Starting at the line that holds "Project: https://github.com/bharadwajyarlagadda/finder" and stopping at the line that holds "directory/file path.", restate the records below word for word, with both of those lines included.
[Opening Dataset excerpts section]
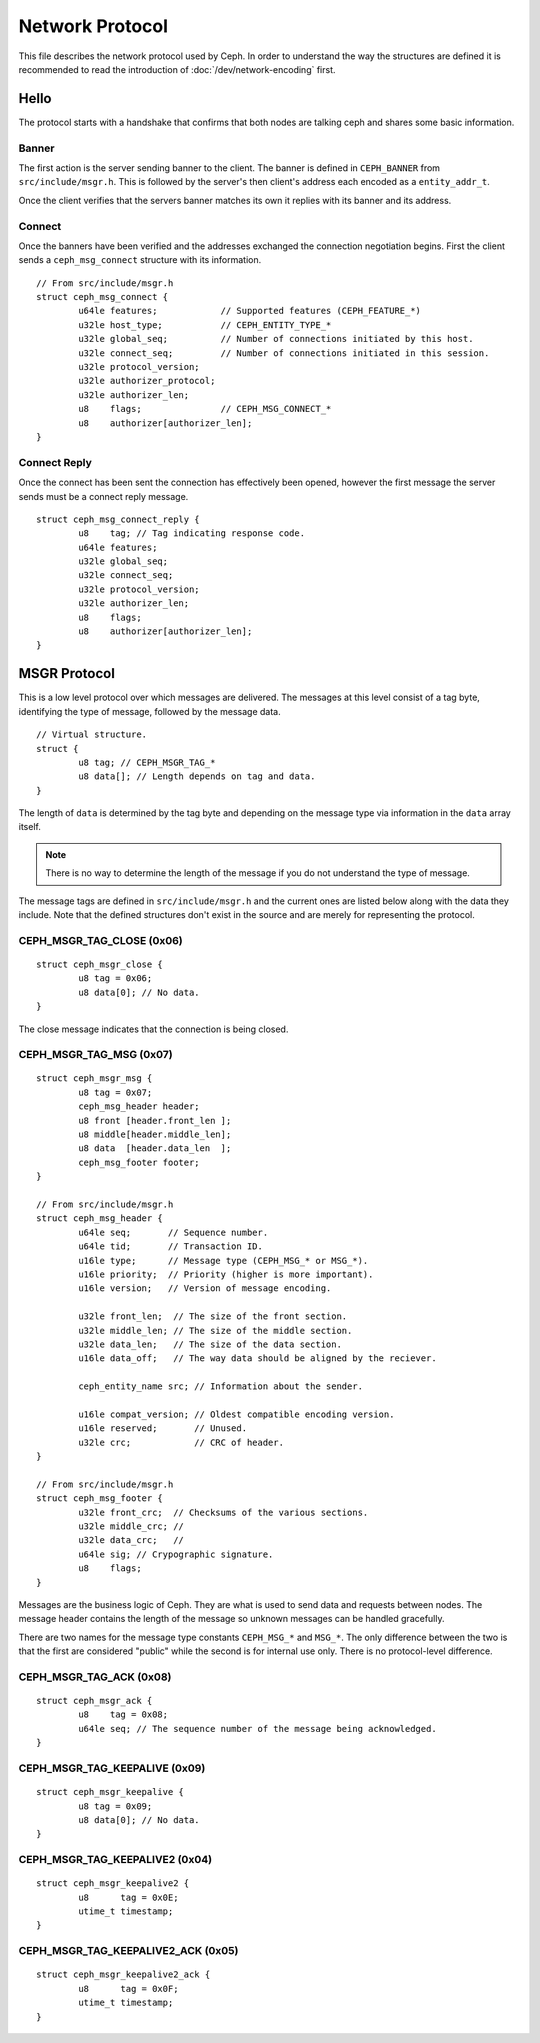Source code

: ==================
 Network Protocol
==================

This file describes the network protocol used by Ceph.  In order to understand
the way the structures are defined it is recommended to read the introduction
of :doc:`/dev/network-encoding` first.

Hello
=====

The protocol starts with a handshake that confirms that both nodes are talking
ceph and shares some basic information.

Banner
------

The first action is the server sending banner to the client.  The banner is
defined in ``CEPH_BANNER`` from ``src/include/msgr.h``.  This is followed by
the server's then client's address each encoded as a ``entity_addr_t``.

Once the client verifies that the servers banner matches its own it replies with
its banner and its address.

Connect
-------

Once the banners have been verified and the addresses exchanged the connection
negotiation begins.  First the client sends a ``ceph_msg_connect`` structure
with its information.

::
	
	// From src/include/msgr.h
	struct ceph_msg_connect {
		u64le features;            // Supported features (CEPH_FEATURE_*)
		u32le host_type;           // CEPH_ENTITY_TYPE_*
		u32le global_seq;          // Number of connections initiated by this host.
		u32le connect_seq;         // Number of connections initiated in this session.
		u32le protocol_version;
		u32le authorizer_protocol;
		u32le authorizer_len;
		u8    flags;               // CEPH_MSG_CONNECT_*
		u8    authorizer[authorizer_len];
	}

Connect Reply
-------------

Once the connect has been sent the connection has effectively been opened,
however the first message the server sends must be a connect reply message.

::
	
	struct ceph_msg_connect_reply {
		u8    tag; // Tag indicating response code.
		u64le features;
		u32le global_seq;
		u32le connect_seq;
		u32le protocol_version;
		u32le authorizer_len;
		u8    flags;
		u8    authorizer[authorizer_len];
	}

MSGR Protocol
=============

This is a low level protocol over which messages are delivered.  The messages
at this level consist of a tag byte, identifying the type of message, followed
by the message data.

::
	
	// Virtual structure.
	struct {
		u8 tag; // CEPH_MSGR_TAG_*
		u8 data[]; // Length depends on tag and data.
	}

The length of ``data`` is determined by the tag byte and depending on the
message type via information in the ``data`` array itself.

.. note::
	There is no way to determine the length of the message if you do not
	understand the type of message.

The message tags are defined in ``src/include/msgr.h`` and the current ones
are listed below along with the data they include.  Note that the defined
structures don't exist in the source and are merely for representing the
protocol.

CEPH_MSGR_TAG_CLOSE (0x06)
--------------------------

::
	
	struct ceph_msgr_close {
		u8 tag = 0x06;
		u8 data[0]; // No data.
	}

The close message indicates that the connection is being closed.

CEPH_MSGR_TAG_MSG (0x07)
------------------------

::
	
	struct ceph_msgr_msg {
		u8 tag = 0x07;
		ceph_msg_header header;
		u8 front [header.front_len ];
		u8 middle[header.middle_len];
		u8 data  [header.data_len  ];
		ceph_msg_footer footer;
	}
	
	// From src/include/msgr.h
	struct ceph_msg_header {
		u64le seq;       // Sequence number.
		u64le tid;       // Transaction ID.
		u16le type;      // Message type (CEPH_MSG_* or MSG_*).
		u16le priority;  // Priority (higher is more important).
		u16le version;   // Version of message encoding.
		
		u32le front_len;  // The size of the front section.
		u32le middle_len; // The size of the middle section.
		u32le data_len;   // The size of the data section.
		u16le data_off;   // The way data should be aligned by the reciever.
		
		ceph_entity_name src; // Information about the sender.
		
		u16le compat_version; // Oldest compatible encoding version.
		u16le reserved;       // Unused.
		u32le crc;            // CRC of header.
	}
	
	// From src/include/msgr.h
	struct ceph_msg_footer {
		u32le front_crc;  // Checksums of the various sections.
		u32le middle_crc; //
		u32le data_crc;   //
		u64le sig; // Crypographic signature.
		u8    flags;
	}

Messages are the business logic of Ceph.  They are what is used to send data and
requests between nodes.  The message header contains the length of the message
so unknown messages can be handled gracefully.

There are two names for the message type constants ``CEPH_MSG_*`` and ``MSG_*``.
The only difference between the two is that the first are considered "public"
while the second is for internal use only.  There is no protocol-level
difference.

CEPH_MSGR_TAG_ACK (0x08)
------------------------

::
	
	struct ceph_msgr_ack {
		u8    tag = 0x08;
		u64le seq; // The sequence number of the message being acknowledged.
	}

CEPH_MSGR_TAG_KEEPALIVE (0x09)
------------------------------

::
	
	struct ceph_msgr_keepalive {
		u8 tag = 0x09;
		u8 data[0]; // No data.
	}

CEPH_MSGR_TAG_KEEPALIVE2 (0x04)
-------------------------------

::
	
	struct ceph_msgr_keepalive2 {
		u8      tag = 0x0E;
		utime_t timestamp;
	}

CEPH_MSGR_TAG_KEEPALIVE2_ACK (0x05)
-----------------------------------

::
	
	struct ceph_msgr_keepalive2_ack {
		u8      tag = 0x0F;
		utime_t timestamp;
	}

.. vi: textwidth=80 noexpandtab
[Closing Dataset excerpts section]
[Opening Dataset excerpts section]
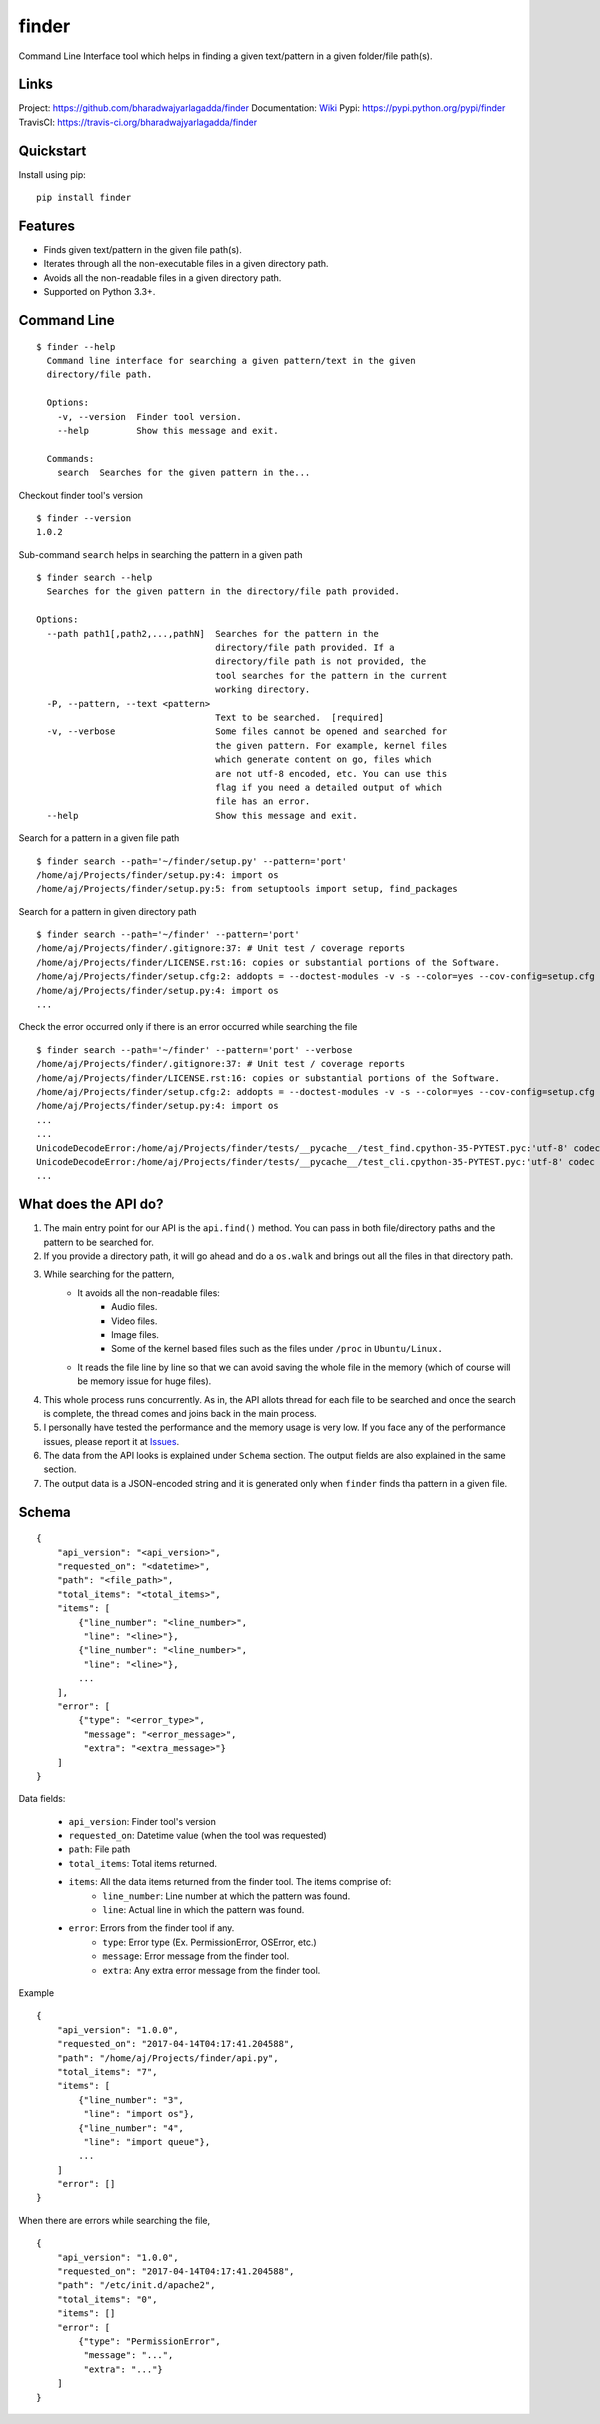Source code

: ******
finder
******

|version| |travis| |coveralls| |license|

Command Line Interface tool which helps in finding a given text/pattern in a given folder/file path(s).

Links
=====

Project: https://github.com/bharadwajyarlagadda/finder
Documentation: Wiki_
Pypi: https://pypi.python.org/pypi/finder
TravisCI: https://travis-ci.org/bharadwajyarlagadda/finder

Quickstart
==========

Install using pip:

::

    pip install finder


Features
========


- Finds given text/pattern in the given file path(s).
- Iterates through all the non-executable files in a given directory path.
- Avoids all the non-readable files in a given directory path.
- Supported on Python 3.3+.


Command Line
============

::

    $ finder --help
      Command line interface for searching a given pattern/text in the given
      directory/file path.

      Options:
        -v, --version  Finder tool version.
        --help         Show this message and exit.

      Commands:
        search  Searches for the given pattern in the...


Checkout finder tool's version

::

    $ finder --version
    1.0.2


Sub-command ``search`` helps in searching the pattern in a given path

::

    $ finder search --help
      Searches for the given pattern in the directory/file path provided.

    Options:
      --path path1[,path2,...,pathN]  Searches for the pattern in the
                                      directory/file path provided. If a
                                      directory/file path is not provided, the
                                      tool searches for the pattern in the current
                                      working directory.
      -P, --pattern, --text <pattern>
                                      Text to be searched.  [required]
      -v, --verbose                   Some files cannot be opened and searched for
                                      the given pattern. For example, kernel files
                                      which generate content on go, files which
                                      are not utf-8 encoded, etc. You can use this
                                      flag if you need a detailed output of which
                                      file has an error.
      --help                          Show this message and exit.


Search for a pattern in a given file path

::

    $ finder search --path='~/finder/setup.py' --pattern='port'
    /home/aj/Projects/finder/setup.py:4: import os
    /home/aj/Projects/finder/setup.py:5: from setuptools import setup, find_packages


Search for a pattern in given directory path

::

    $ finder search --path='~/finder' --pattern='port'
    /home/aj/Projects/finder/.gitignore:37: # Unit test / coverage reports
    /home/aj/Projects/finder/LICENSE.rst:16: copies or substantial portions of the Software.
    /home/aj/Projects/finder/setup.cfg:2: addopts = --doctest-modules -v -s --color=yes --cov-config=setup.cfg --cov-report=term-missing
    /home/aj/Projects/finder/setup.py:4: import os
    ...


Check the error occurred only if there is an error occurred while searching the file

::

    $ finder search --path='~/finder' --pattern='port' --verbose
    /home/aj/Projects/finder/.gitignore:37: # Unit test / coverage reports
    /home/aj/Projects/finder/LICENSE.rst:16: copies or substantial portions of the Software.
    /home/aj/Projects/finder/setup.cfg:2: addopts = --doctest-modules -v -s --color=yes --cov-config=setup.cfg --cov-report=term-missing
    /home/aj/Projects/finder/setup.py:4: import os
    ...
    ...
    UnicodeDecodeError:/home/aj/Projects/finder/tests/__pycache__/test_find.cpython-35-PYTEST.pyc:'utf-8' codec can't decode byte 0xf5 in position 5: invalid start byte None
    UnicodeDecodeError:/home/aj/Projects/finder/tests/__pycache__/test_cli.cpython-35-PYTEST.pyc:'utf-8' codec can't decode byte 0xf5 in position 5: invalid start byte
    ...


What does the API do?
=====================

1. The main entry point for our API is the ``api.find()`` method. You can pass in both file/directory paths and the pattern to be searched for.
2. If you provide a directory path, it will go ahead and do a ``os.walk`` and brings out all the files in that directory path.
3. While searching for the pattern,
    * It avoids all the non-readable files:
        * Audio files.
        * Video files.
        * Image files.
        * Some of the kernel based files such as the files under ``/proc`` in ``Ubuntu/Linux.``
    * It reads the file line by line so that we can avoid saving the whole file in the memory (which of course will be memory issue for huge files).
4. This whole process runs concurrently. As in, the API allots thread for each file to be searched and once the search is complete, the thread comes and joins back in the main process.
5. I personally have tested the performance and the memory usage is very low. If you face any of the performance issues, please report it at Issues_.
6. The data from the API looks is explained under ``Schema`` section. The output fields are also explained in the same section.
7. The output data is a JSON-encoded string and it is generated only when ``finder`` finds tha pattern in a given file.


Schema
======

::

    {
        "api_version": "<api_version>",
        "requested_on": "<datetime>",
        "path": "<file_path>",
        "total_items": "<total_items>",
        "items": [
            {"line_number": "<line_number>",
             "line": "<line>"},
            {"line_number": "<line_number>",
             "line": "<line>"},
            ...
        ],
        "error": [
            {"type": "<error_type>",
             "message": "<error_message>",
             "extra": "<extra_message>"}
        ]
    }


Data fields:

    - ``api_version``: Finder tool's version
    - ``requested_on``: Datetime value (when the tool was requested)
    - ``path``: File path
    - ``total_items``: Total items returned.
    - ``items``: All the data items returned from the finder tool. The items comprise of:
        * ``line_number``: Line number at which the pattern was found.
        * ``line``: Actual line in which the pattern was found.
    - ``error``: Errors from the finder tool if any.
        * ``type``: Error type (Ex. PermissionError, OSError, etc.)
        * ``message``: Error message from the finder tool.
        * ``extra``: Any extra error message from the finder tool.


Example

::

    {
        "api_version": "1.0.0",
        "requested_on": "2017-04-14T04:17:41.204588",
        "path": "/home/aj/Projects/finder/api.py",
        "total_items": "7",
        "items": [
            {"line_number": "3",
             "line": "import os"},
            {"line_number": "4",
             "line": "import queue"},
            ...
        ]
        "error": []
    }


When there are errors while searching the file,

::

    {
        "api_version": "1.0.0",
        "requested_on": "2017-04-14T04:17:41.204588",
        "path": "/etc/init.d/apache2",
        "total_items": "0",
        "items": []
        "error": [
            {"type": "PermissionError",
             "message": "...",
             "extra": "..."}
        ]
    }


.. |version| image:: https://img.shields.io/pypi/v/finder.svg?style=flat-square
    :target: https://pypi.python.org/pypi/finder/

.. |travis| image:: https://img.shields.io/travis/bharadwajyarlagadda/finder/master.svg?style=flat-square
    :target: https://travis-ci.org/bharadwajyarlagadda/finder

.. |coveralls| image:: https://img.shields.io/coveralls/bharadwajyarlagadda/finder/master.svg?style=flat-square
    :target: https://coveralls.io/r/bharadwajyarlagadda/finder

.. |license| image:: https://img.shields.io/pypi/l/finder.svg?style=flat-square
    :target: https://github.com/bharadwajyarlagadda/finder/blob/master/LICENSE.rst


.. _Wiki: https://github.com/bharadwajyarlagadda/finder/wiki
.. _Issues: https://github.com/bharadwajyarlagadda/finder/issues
[Closing Dataset excerpts section]
** Solution **
Project: https://github.com/bharadwajyarlagadda/finder
Documentation: Wiki_
Pypi: https://pypi.python.org/pypi/finder
TravisCI: https://travis-ci.org/bharadwajyarlagadda/finder

Quickstart
==========

Install using pip:

::

    pip install finder


Features
========


- Finds given text/pattern in the given file path(s).
- Iterates through all the non-executable files in a given directory path.
- Avoids all the non-readable files in a given directory path.
- Supported on Python 3.3+.


Command Line
============

::

    $ finder --help
      Command line interface for searching a given pattern/text in the given
      directory/file path.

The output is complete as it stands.